Obgleich auch nicht rein genug im Geiste um eine heitere Wirkung in die Ferne zu versuchen, so will ich doch wenigstens einiges der obwaltenden Fragen und Zustände berühren. Herr Hofrath Thiersch hat mir gar manches Gute mitgebracht, danken Sie den ansehnlichen Gliedern des höchst löblichen Kunstvereins, auch Herrn v. Hormayr bitte mich zu empfehlen. Neureuther macht mich durch das 3. und 4. Heft seiner Randzeichnungen wahrhaft glücklich, da kann man denn doch einmal sagen: Es ist alles was es an seiner Stelle seyn soll und mehr und über alle Erwartung.

Sie fragen nach denen Heften die wir auszugeben im Gange waren; ich mußte sie für den Augenblick aufgeben da die Sorge für die letzten Sendungen meiner Werke eher sich steigert als abnahm. Indessen haben wir Einzelnes den Wiener und Berliner Jahrbüchern überlassen, um zu versuchen wie unsre Worte aus einer andern Weltgegend her klingen. Reichen sie bis zu Ihnen so werden sie gewiß keinen fremden Eindruck machen.
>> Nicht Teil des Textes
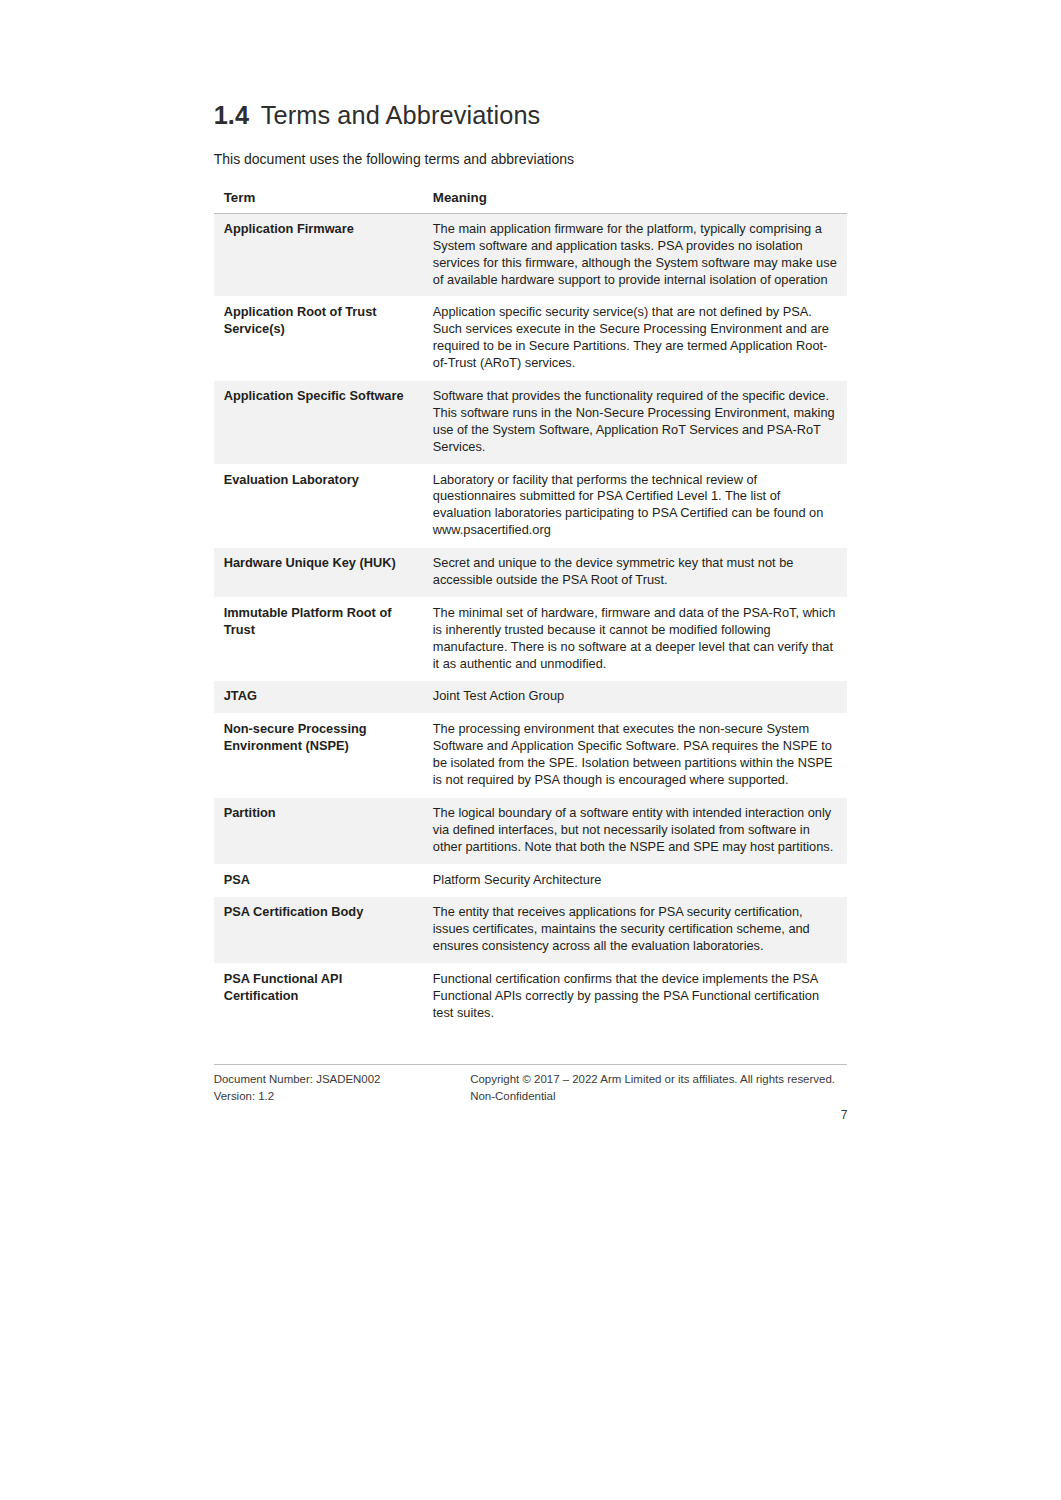1.4 Terms and Abbreviations
This document uses the following terms and abbreviations
| Term | Meaning |
| --- | --- |
| Application Firmware | The main application firmware for the platform, typically comprising a System software and application tasks. PSA provides no isolation services for this firmware, although the System software may make use of available hardware support to provide internal isolation of operation |
| Application Root of Trust Service(s) | Application specific security service(s) that are not defined by PSA. Such services execute in the Secure Processing Environment and are required to be in Secure Partitions. They are termed Application Root-of-Trust (ARoT) services. |
| Application Specific Software | Software that provides the functionality required of the specific device. This software runs in the Non-Secure Processing Environment, making use of the System Software, Application RoT Services and PSA-RoT Services. |
| Evaluation Laboratory | Laboratory or facility that performs the technical review of questionnaires submitted for PSA Certified Level 1. The list of evaluation laboratories participating to PSA Certified can be found on www.psacertified.org |
| Hardware Unique Key (HUK) | Secret and unique to the device symmetric key that must not be accessible outside the PSA Root of Trust. |
| Immutable Platform Root of Trust | The minimal set of hardware, firmware and data of the PSA-RoT, which is inherently trusted because it cannot be modified following manufacture. There is no software at a deeper level that can verify that it as authentic and unmodified. |
| JTAG | Joint Test Action Group |
| Non-secure Processing Environment (NSPE) | The processing environment that executes the non-secure System Software and Application Specific Software. PSA requires the NSPE to be isolated from the SPE. Isolation between partitions within the NSPE is not required by PSA though is encouraged where supported. |
| Partition | The logical boundary of a software entity with intended interaction only via defined interfaces, but not necessarily isolated from software in other partitions. Note that both the NSPE and SPE may host partitions. |
| PSA | Platform Security Architecture |
| PSA Certification Body | The entity that receives applications for PSA security certification, issues certificates, maintains the security certification scheme, and ensures consistency across all the evaluation laboratories. |
| PSA Functional API Certification | Functional certification confirms that the device implements the PSA Functional APIs correctly by passing the PSA Functional certification test suites. |
Document Number: JSADEN002
Version: 1.2
Copyright © 2017 – 2022 Arm Limited or its affiliates. All rights reserved.
Non-Confidential
7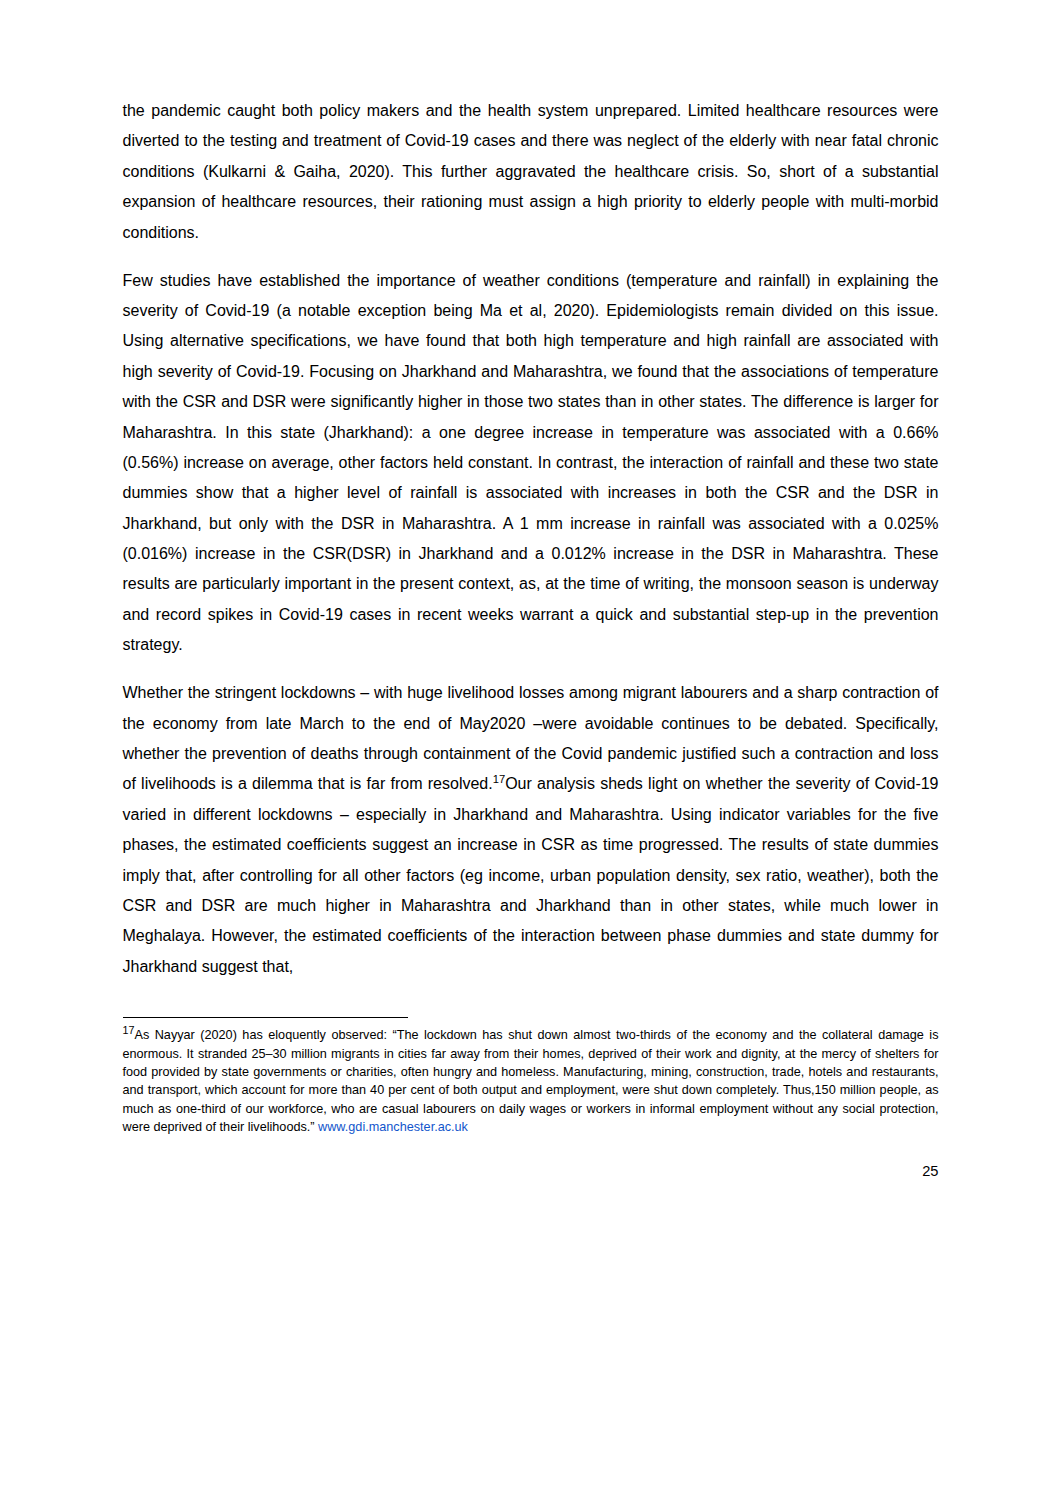the pandemic caught both policy makers and the health system unprepared. Limited healthcare resources were diverted to the testing and treatment of Covid-19 cases and there was neglect of the elderly with near fatal chronic conditions (Kulkarni & Gaiha, 2020). This further aggravated the healthcare crisis. So, short of a substantial expansion of healthcare resources, their rationing must assign a high priority to elderly people with multi-morbid conditions.
Few studies have established the importance of weather conditions (temperature and rainfall) in explaining the severity of Covid-19 (a notable exception being Ma et al, 2020). Epidemiologists remain divided on this issue. Using alternative specifications, we have found that both high temperature and high rainfall are associated with high severity of Covid-19. Focusing on Jharkhand and Maharashtra, we found that the associations of temperature with the CSR and DSR were significantly higher in those two states than in other states. The difference is larger for Maharashtra. In this state (Jharkhand): a one degree increase in temperature was associated with a 0.66% (0.56%) increase on average, other factors held constant. In contrast, the interaction of rainfall and these two state dummies show that a higher level of rainfall is associated with increases in both the CSR and the DSR in Jharkhand, but only with the DSR in Maharashtra. A 1 mm increase in rainfall was associated with a 0.025% (0.016%) increase in the CSR(DSR) in Jharkhand and a 0.012% increase in the DSR in Maharashtra. These results are particularly important in the present context, as, at the time of writing, the monsoon season is underway and record spikes in Covid-19 cases in recent weeks warrant a quick and substantial step-up in the prevention strategy.
Whether the stringent lockdowns – with huge livelihood losses among migrant labourers and a sharp contraction of the economy from late March to the end of May2020 –were avoidable continues to be debated. Specifically, whether the prevention of deaths through containment of the Covid pandemic justified such a contraction and loss of livelihoods is a dilemma that is far from resolved.17Our analysis sheds light on whether the severity of Covid-19 varied in different lockdowns – especially in Jharkhand and Maharashtra. Using indicator variables for the five phases, the estimated coefficients suggest an increase in CSR as time progressed. The results of state dummies imply that, after controlling for all other factors (eg income, urban population density, sex ratio, weather), both the CSR and DSR are much higher in Maharashtra and Jharkhand than in other states, while much lower in Meghalaya. However, the estimated coefficients of the interaction between phase dummies and state dummy for Jharkhand suggest that,
17As Nayyar (2020) has eloquently observed: “The lockdown has shut down almost two-thirds of the economy and the collateral damage is enormous. It stranded 25–30 million migrants in cities far away from their homes, deprived of their work and dignity, at the mercy of shelters for food provided by state governments or charities, often hungry and homeless. Manufacturing, mining, construction, trade, hotels and restaurants, and transport, which account for more than 40 per cent of both output and employment, were shut down completely. Thus,150 million people, as much as one-third of our workforce, who are casual labourers on daily wages or workers in informal employment without any social protection, were deprived of their livelihoods.” www.gdi.manchester.ac.uk
25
»Ein gutes Wort findet eine gute Statt« und so hat auch Ihr liebes vermittelndes Schreiben gewirkt; eins aber muß ich hinzufügen. In den hohen Jahren werden mir alle halbe Verhältnisse ganz unmöglich durchzuführen; das famose leben und leben lassen, [266] wodurch wir unsre Tage zu Grunde richten, geht nicht mehr; was nicht rein aus der Seele kommt kann nicht ausgesprochen werden.

In jenen Aufsätzen werden Sie den Werth Ihrer Bemühungen treufreundlich beachtet finden.

Über den naturwissenschaftlichen Streit in Paris finden Sie eine Andeutung in den Berliner Jahrbüchern. Die Fortsetzung ist geschrieben und bedarf jetzt nur einer sinnigen Redaction. Doch sind wissenschaftlichen Händel nicht von der Art zur Zeit so großer Ereignisse ein lebhaftes Interesse zu unterhalten. Ich arbeiten unterdessen im Stillen fort, denn diese Differenz der Ansicht wird im Fortgange der Wissenschaften immer wieder hervortreten.

Die vierzig Gulden für das wirklich interessante Gebetbüchlein auszuzahlen hat der Kassirer Auftrag erhalten. Auch die frühere Schuld wird hoffentlich durch denselben schon getilgt seyn.

Meinem Sohn ist bisher, nach einigen Zwischenfällen und Unfällen, nach überstandenem Sturm zwischen Livorno und Neapel, mit dem Dampfschiff in der herrlichen Bay zu landen wirklich Gelungen. Er fand sogleich Herrn Zahn, der, nach beendigtem großen Werk in Berlin, sich dorthin wieder begeben hat. Mein Sohn ist also, sowohl über als unter der Erde, wohl empfohlen. Kunst und Natur von Jugend auf anzuschauen gewöhnt, hat er, ohne viel zu raisonniren, einen guten praktischen Blick in die Welt und hat [267] mir von den Medaillen des 15. und 16. Jahrhunderts beynahe 100 Stücke gesendet, worunter wenig Doubletten, die doch auch im Norden, zum Tauschen mit Liebhabern, höchst angenehm sind.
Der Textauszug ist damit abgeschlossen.